“A time to plant, and a time to pluck up what is planted”
I once took a stab at a fruit and vegetable garden, but the seeds of strawberries, bell peppers, tomatoes, and lettuces became a weedy bed of dry, unfruitful stalks in a matter of weeks. What were those plants worth to me? At best, nothing; at worst, the shame of my wasted time and money and lack of talent and effort. The reason I planted them wasn’t for the fun of digging in the dirt. It was so they could produce, so I could enjoy the fruits of my labor. But they didn’t, so I didn’t.
We’re created for the same reason: to bear fruit for the kingdom of God. When Solomon listed all the appointed times of a person’s life, one of them was “a time to plant, and a time to pluck up what is planted” (Ecc. 3:2). Some crops are not worth keeping because they don’t bear fruit.
If a Christian does not bear fruit, she is just like my pathetic kitchen garden: worthless. If we don’t contribute to the harvest, God will pluck us up and toss us in the fire (John 15:6).
Yikes, that’s an intimidating thought: Bear fruit or burn. We can’t look down at our branches and see if they’re dripping with ripe, red apples, or scan our fields and see if they’re golden with ripe grain. How do we know if we’re bearing fruit?
First, you’ve got to die. Jesus said, “unless a grain of wheat falls into the earth and dies, it remains alone; but if it dies, it bears much fruit” (John 12:24). That’s right, you can’t bear fruit if you’re living for yourself. Being baptized into Christ, dying to your old life and living for Him, is essential to bearing fruit. (See the page on KatharosNOW about Salvation for more about the steps to losing your life to gain a new one in Christ.)
Next, we have to abide in Christ (John 15:4).
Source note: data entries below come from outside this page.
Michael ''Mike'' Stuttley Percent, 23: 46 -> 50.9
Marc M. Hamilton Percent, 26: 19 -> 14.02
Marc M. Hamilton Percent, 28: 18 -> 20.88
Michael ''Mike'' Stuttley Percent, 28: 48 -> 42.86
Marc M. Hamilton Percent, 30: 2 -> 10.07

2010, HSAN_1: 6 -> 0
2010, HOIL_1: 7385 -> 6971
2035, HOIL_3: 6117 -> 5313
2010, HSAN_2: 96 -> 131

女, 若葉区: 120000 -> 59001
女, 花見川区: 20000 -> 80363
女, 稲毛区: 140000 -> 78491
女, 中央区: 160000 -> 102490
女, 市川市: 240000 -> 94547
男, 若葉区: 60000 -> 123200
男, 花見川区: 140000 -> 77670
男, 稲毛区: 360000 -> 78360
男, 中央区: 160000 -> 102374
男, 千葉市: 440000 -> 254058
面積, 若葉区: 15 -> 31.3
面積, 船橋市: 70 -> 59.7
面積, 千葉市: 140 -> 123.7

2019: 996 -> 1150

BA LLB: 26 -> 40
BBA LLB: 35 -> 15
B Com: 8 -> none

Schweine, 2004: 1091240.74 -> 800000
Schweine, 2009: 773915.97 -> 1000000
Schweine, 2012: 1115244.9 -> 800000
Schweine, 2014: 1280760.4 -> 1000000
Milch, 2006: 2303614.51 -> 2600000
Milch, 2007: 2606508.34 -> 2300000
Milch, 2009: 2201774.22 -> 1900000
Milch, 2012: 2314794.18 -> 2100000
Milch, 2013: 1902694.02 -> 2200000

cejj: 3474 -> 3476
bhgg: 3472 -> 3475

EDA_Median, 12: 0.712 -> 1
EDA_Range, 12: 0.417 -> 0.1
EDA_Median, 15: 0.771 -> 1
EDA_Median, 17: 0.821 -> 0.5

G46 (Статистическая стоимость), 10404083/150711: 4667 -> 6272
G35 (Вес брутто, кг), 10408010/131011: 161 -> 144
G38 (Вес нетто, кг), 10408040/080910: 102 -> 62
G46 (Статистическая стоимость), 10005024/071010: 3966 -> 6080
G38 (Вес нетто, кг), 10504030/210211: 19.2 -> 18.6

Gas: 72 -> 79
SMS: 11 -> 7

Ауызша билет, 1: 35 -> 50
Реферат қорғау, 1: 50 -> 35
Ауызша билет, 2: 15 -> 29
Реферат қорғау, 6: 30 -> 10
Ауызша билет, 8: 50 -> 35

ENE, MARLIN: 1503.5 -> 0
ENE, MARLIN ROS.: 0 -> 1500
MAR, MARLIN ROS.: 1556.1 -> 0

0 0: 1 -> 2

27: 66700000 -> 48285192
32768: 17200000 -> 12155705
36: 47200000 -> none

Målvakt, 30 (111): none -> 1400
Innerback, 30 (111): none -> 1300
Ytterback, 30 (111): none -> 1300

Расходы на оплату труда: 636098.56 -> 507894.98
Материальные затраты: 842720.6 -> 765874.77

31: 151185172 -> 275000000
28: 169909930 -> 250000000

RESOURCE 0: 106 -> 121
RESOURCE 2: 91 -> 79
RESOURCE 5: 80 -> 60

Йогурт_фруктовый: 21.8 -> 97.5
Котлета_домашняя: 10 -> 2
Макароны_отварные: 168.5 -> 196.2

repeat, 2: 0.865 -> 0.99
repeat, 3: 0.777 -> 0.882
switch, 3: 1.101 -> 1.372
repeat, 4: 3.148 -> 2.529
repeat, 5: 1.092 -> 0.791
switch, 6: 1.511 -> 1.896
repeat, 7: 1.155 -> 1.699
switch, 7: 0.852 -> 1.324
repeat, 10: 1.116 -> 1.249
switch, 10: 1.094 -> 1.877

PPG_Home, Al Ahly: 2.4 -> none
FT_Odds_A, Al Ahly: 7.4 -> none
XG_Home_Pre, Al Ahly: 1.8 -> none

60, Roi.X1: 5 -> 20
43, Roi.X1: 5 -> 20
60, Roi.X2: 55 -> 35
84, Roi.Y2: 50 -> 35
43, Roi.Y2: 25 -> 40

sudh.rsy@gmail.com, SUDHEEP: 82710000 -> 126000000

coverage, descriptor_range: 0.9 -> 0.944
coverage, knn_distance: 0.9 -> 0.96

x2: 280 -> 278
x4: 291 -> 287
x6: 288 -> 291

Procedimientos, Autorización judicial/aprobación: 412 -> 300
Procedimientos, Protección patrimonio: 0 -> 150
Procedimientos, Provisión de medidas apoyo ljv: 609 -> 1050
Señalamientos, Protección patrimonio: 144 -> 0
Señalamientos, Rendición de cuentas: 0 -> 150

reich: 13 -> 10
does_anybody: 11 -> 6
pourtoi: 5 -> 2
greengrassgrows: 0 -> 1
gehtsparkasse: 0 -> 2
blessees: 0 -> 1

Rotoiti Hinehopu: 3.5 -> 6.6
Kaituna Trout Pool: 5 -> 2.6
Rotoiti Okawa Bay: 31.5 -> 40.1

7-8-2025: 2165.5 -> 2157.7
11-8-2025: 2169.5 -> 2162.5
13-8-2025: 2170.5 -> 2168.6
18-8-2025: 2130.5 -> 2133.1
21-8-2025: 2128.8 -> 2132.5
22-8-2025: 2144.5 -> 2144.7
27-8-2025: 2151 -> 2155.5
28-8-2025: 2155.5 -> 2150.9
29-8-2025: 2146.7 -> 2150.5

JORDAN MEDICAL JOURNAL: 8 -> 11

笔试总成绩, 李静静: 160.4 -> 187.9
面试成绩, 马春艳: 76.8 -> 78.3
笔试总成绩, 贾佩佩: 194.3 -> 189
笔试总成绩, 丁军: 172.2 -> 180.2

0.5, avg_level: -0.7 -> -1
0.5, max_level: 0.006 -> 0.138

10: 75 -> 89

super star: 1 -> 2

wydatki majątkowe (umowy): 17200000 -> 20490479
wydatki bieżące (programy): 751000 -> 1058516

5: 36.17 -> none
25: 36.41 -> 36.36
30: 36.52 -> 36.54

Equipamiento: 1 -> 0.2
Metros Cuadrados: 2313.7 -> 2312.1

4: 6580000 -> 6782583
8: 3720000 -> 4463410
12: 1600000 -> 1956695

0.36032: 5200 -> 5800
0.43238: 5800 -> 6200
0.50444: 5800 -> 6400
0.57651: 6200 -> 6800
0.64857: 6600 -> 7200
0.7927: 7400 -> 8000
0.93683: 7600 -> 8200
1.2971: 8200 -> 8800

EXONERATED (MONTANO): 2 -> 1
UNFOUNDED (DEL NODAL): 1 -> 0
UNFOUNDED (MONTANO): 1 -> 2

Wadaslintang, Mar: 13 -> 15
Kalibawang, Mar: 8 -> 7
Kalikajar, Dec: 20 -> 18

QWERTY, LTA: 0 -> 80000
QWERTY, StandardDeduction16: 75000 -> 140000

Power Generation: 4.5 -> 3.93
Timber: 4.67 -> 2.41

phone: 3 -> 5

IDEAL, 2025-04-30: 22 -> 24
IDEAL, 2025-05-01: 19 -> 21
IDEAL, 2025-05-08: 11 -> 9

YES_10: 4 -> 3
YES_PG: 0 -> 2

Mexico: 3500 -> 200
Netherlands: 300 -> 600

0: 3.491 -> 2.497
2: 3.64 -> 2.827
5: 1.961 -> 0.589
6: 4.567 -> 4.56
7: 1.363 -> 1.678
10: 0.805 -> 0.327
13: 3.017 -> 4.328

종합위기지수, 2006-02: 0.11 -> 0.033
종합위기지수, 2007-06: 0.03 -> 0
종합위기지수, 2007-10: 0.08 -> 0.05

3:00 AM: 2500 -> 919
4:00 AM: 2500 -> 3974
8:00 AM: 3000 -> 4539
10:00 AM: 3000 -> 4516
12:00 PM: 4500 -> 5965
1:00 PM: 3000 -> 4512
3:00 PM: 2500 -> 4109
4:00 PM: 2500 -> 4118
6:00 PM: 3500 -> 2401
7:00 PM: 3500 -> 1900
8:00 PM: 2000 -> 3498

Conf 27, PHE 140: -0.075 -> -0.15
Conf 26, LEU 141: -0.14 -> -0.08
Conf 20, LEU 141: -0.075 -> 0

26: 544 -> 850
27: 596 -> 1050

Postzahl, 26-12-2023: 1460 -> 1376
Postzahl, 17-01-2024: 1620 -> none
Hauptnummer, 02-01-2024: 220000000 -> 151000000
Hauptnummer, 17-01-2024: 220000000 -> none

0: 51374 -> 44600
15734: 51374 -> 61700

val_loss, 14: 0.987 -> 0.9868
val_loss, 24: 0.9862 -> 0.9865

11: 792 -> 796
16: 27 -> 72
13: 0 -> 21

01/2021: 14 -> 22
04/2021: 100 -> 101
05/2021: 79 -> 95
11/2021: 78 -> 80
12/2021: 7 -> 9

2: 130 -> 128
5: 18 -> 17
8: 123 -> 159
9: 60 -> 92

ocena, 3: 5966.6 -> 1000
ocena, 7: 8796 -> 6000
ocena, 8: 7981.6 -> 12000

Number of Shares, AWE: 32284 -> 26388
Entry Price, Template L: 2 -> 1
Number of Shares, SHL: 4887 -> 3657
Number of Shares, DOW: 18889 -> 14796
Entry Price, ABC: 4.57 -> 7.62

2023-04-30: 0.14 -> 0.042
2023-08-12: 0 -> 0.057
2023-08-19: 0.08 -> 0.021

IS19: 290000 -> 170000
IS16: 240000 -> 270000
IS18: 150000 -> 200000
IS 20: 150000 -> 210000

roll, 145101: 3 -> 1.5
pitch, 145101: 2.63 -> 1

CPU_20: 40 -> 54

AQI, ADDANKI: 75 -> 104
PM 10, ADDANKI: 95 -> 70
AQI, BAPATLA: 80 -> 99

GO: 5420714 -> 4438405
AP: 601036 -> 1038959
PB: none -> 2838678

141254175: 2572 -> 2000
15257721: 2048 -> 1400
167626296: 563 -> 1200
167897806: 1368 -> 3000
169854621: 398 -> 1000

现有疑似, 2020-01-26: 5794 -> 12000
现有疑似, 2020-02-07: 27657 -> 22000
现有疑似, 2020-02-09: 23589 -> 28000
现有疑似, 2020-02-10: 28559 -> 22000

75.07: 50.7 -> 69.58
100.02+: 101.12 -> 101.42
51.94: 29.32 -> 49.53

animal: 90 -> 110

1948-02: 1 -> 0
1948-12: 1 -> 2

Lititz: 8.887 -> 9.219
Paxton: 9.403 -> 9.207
That means that we understand that He is the vine, and we are the branches: we receive everything through Him, and do all things through Him. We must seek to be like Christ, receive our strength, wisdom, and humility from Him, and know that we are connected to all other believers through Him. Then we abide in Him.
So what exactly are these fruits? How can someone see that we’re productive Christians? Galatians 5:22, 23 lists the fruits of the Spirit: love, joy, peace, patience, kindness, goodness, faithfulness, gentleness, self-control. When we possess these traits, letting them fill our hearts and minds and guide our actions, our branches will be heavy with fruit, our fields glittering with golden harvest—and that makes our Father beam.
I may have a black thumb, but that doesn’t mean I can’t bear my own fruit. The three steps to do so are anything but fast and easy: Die to yourself, live in Christ, and walk by the Spirit.